Marianne Møllmann, director of research and investigations at PHR, discusses violations of international humanitarian law in Syria and Yemen, writing, “International humanitarian norms have been flouted through the bombing and shelling of health care facilities, blocking of humanitarian aid, besiegement, and the use of chemical weapons against civilians. … [U]nless we insist on strict accountability for continued violations of the law … future conflicts will be characterized by even more flagrant disregard of norms” (3/26).

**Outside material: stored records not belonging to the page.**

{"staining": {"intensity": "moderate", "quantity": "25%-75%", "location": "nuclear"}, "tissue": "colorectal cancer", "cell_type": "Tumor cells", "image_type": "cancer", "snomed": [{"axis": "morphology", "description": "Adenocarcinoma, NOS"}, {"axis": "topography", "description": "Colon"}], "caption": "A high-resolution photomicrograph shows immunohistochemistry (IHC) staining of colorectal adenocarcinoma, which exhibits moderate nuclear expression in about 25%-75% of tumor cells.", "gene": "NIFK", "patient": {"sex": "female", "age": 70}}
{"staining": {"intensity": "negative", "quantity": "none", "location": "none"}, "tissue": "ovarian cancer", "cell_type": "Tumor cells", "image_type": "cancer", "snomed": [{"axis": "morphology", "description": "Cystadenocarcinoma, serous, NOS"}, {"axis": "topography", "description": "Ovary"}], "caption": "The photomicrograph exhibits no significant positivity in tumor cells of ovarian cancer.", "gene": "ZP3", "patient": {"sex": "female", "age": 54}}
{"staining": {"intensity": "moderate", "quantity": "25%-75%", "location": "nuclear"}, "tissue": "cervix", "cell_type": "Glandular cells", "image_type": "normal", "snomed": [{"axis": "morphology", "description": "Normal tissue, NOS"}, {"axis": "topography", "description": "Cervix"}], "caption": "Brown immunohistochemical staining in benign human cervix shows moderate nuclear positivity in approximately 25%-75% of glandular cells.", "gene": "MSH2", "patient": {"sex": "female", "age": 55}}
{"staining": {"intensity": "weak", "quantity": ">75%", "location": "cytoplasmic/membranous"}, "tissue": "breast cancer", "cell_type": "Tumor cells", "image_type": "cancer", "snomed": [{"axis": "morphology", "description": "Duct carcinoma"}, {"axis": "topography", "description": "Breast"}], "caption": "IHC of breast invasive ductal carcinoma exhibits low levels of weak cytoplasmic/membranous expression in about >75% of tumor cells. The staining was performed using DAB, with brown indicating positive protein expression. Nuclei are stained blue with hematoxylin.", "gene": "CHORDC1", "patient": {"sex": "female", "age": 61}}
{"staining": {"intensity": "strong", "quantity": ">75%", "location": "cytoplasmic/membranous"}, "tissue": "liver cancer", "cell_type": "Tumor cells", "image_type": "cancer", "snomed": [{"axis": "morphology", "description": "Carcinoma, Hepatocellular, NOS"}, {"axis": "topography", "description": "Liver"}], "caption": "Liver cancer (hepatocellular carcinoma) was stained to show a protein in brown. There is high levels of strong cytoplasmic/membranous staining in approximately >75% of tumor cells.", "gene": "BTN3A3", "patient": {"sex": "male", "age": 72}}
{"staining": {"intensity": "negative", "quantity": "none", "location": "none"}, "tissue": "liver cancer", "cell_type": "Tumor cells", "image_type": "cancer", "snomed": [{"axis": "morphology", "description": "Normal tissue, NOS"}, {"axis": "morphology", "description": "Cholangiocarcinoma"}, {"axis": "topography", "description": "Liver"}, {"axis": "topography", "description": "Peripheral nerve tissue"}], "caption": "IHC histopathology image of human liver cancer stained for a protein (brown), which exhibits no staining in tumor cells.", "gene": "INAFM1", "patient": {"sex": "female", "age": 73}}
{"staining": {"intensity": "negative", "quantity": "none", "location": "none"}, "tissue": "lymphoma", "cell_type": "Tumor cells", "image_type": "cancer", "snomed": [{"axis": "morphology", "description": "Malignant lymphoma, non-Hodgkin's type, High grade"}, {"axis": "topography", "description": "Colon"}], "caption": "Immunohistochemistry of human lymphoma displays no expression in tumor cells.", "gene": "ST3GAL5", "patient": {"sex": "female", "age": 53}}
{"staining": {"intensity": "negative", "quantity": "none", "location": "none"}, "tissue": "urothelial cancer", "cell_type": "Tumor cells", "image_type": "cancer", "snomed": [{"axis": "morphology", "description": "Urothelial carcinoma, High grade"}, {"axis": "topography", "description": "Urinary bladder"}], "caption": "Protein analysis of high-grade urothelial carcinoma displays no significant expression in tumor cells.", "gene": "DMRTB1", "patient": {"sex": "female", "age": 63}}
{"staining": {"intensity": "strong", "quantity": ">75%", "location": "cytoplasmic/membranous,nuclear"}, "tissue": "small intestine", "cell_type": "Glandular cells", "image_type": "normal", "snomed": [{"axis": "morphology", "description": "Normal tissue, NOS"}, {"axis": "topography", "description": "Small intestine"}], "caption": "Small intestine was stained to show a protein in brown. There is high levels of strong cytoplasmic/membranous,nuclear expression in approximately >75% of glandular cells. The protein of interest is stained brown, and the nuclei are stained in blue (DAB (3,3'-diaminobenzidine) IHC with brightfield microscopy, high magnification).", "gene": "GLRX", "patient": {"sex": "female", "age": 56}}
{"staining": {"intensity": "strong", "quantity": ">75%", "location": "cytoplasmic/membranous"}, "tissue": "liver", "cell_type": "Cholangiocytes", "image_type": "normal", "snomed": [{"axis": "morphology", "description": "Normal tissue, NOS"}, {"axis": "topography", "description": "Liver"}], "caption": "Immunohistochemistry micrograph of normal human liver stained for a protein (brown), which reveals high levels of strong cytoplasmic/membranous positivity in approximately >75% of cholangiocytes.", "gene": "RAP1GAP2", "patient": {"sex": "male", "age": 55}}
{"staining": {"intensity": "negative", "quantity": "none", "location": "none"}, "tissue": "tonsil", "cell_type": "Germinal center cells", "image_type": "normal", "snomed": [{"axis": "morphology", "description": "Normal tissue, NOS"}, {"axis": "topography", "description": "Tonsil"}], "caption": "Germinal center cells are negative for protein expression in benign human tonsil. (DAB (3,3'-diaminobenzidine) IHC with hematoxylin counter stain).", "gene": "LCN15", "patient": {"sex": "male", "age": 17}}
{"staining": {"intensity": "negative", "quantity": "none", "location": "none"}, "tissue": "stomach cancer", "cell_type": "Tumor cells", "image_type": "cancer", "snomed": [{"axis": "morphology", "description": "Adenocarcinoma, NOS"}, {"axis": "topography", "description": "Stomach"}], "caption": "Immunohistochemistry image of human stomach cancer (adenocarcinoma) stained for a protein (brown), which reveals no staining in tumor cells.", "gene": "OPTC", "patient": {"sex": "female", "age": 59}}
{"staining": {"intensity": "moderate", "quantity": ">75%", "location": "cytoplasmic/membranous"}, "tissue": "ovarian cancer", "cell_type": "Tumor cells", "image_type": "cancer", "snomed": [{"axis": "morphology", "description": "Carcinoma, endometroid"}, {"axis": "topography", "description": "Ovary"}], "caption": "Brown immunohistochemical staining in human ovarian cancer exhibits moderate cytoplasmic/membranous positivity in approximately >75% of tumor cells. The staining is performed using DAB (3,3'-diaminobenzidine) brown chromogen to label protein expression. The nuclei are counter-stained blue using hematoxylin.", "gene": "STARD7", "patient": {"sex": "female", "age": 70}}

- Qualitative Study Explores Practical Understanding Of Global Health In German Medical Education
BMC’s “Globalization and Health”: Global Health as ‘umbrella term’ — a qualitative study among global health teachers in German medical education
In this study, Matthias Havemann and Stefan Bösner, both with the Department of Family Medicine at Philipps-University Marburg, “explore the practical understanding of [global health] in medical education” and conduct interviews with global health teachers in German medical education to examine their views on global health and the approaches they take in teaching global health topics (3/27).
From the U.S. Government
- USAID Ebola Grand Challenge Innovation Aims To Increase Effectiveness Of Decontamination Processes In Disease Outbreaks
U.S. Department of State’s “DipNote”: What the Color Blue Can Reveal About Pathogens and Contamination
Avery Waite, program analyst in USAID’s Center for Accelerating Innovation and Impact, discusses an innovation, known as Highlight, designed by students at Columbia University and chosen as one of the winners of USAID’s Fighting Ebola Grand Challenge, that “adds color to bleach to increase its effectiveness as a decontaminant and ensure the safety of health workers in places affected by infectious disease outbreaks. … Highlight not only makes the bleach visible, but the blue color fades after the contact time of the disinfectant has elapsed, which signals to the user that the decontamination process is complete and that the surface is safe to touch again” (3/27).